(Source material Opens)
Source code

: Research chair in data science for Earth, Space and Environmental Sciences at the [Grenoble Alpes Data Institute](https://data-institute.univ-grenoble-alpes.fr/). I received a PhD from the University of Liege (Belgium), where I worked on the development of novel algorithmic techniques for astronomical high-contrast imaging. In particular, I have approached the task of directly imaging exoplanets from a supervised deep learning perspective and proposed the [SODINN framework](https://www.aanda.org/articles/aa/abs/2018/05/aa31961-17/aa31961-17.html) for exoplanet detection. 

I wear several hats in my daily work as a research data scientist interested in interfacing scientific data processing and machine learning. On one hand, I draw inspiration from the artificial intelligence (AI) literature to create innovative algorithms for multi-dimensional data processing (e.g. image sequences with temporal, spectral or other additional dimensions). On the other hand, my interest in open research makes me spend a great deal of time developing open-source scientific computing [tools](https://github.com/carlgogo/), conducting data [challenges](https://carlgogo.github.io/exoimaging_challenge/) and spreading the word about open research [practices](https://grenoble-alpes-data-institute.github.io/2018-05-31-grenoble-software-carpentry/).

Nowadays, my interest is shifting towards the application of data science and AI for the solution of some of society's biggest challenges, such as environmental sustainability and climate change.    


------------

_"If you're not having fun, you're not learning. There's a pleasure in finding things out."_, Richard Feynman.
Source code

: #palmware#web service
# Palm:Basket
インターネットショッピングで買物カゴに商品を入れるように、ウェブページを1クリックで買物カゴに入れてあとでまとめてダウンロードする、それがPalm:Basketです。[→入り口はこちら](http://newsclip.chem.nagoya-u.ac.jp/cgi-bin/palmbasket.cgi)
(Source material Closes)
→ What needs to be done:
Retype every entry above, word for word.

→ Answer space:
Source code

: Research chair in data science for Earth, Space and Environmental Sciences at the [Grenoble Alpes Data Institute](https://data-institute.univ-grenoble-alpes.fr/). I received a PhD from the University of Liege (Belgium), where I worked on the development of novel algorithmic techniques for astronomical high-contrast imaging. In particular, I have approached the task of directly imaging exoplanets from a supervised deep learning perspective and proposed the [SODINN framework](https://www.aanda.org/articles/aa/abs/2018/05/aa31961-17/aa31961-17.html) for exoplanet detection. 

I wear several hats in my daily work as a research data scientist interested in interfacing scientific data processing and machine learning. On one hand, I draw inspiration from the artificial intelligence (AI) literature to create innovative algorithms for multi-dimensional data processing (e.g. image sequences with temporal, spectral or other additional dimensions). On the other hand, my interest in open research makes me spend a great deal of time developing open-source scientific computing [tools](https://github.com/carlgogo/), conducting data [challenges](https://carlgogo.github.io/exoimaging_challenge/) and spreading the word about open research [practices](https://grenoble-alpes-data-institute.github.io/2018-05-31-grenoble-software-carpentry/).

Nowadays, my interest is shifting towards the application of data science and AI for the solution of some of society's biggest challenges, such as environmental sustainability and climate change.    


------------

_"If you're not having fun, you're not learning. There's a pleasure in finding things out."_, Richard Feynman.
Source code

: #palmware#web service
# Palm:Basket
インターネットショッピングで買物カゴに商品を入れるように、ウェブページを1クリックで買物カゴに入れてあとでまとめてダウンロードする、それがPalm:Basketです。[→入り口はこちら](http://newsclip.chem.nagoya-u.ac.jp/cgi-bin/palmbasket.cgi)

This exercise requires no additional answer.